The Nirvik Bureau, Bhubaneswar, 24 May 2026
When satire becomes vermin, and outrage the official pesticide
In a landmark evolution of democratic hygiene, the nation has finally identified its most dangerous pest: satire. Not corruption, not cronyism, not the occasional collapse of institutions under the weight of their own press releases – no, the real menace, it turns out, has six legs, a smirk, and an inconvenient habit of surviving truth.
Enter the Cockroach Janata Party (CJP), the newest political formation in the country’s ever-expanding ecosystem of sensitivities. Their manifesto is refreshingly simple: if it crawls, criticizes, or causes discomfort, it must be crushed – preferably before it trends.
The controversy began, as all great national crises do, with a joke. A satire piece—reckless, irresponsible, and worst of all, readable – dared to compare public life to a kitchen infested with cockroaches. Naturally, this triggered a wave of concern among those who felt deeply represented by the metaphor.
Soon, outrage achieved escape velocity. Panels were convened. Hashtags marched. Legal notices bloomed like algae in a neglected pond. The underlying principle was clear: if satire can mock power, then power must learn to mock satire back – preferably with penalties.
The judiciary, always the reluctant protagonist in our national soap opera, found itself drawn into this pest-control debate. Questions were raised. Lines were drawn. And somewhere in the middle of it all stood the humble cockroach, now elevated from kitchen nuisance to constitutional crisis.
One must admire the efficiency of this transformation. In a country where files move slower than glaciers on vacation, outrage travels at broadband speed. Within hours, satire was no longer a literary device but a biohazard. Freedom of expression was carefully rebranded as “freedom with conditions,” much like a sale that applies only if you buy everything except what you actually want.
Of course, the real genius lies in the inversion. The satire that once exposed absurdity is now itself declared absurd. The mirror has been accused of defamation for accurately reflecting the face. And the audience, once expected to laugh, is now expected to litigate.
Meanwhile, the Cockroach Janata Party continues to gain support. Their slogan – “Cleanliness is next to Godliness, especially in thought” – has struck a chord with those who believe that the best way to deal with uncomfortable ideas is to fumigate them out of existence.
Critics argue that this approach may lead to a sterile public discourse, where only the safest opinions survive. But the CJP dismisses such concerns. After all, what is democracy if not the right to feel perpetually offended, and to ensure that no one else enjoys the luxury of irreverence?
In this brave new republic, satire must now carry a warning label: “May contain traces of dissent.” Writers must tread carefully, armed not with wit but with disclaimers.
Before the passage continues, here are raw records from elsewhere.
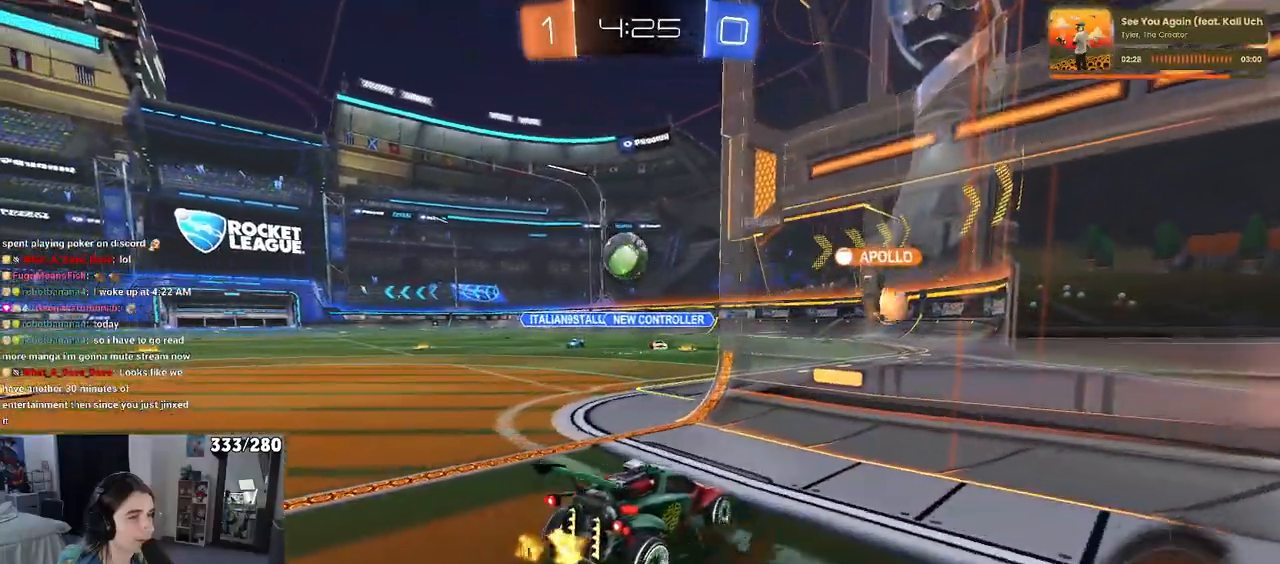
{"buttons": [], "left_stick": "left", "right_stick": "center", "events": [[367, "L2", "up"], [383, "left_stick", "center"], [450, "left_stick", "left"]]}
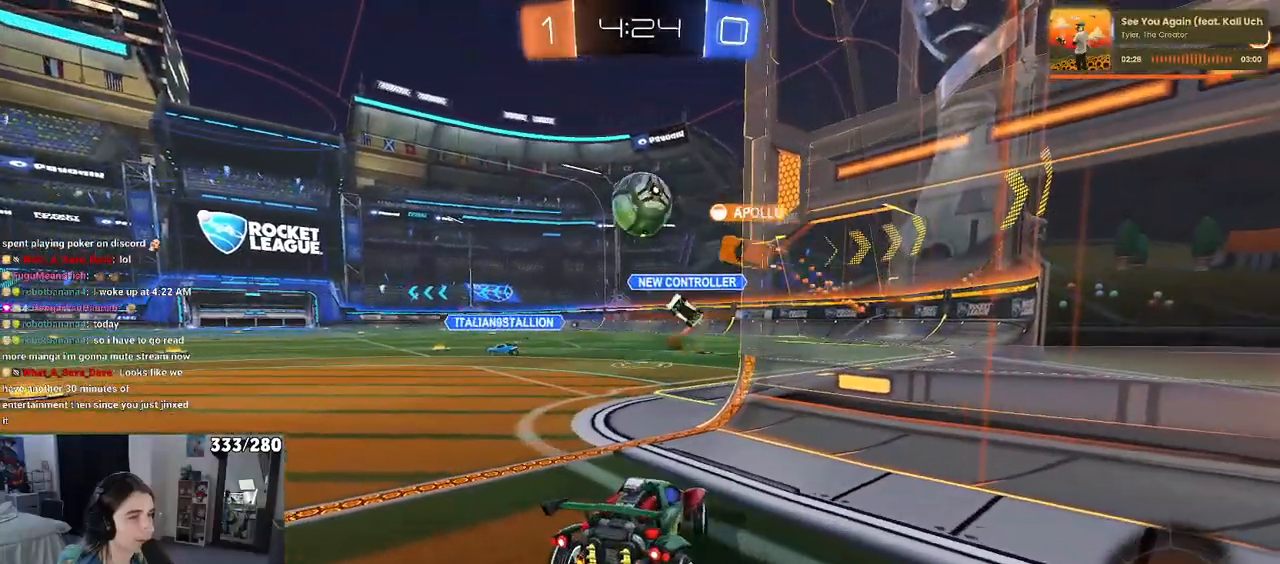
{"buttons": [], "left_stick": "left", "right_stick": "center", "events": []}
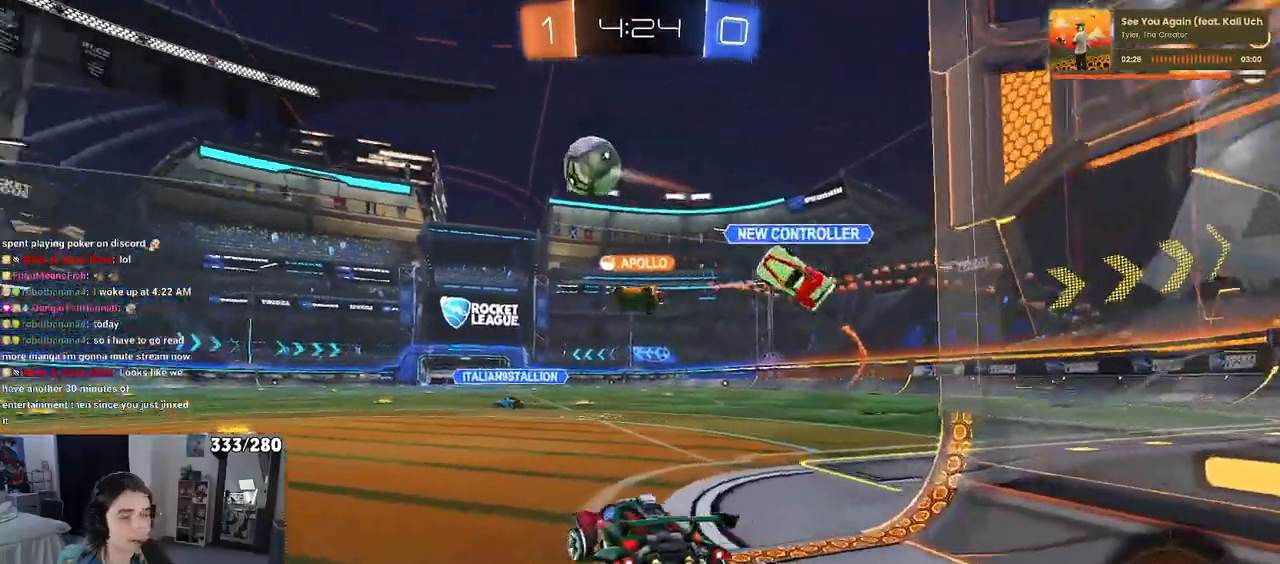
{"buttons": [], "left_stick": "center", "right_stick": "center", "events": [[317, "left_stick", "center"]]}
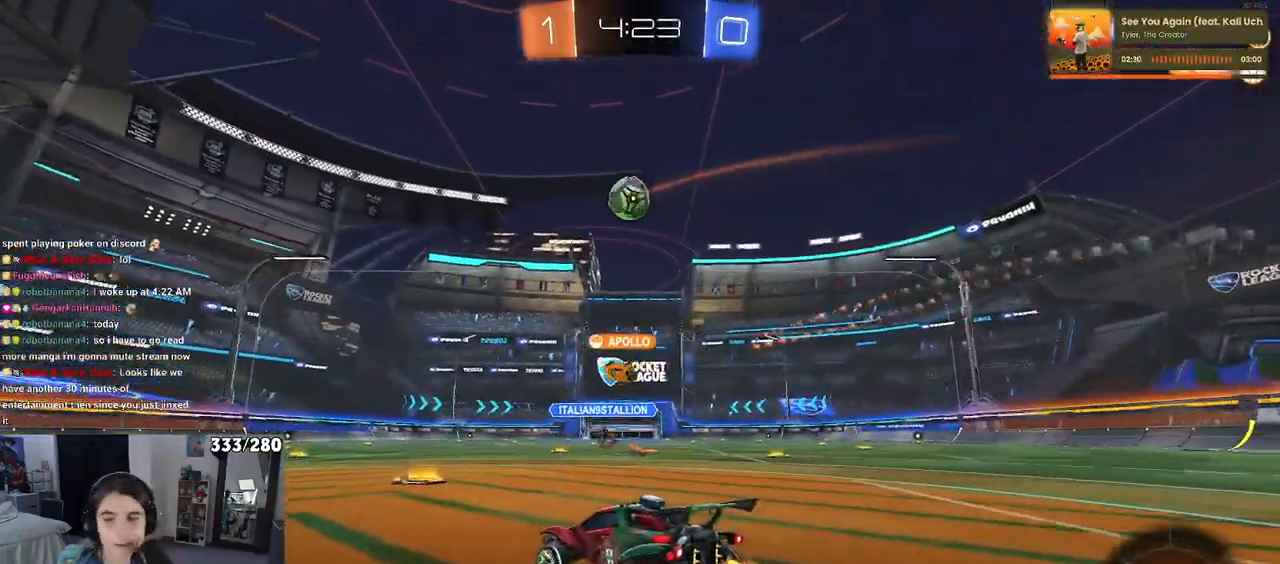
{"buttons": [], "left_stick": "center", "right_stick": "center", "events": [[50, "left_stick", "left"], [333, "left_stick", "center"]]}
Cartoonists may soon require protective gear, lest their ink be classified as a hazardous substance.
And yet, like the cockroach it has been accused of resembling, satire is notoriously resilient. It thrives in the cracks, survives the sprays, and reappears precisely when you think you’ve eradicated it.
Which is perhaps the real problem.
Because in the end, the issue is not that satire exists. It is that it refuses to die quietly.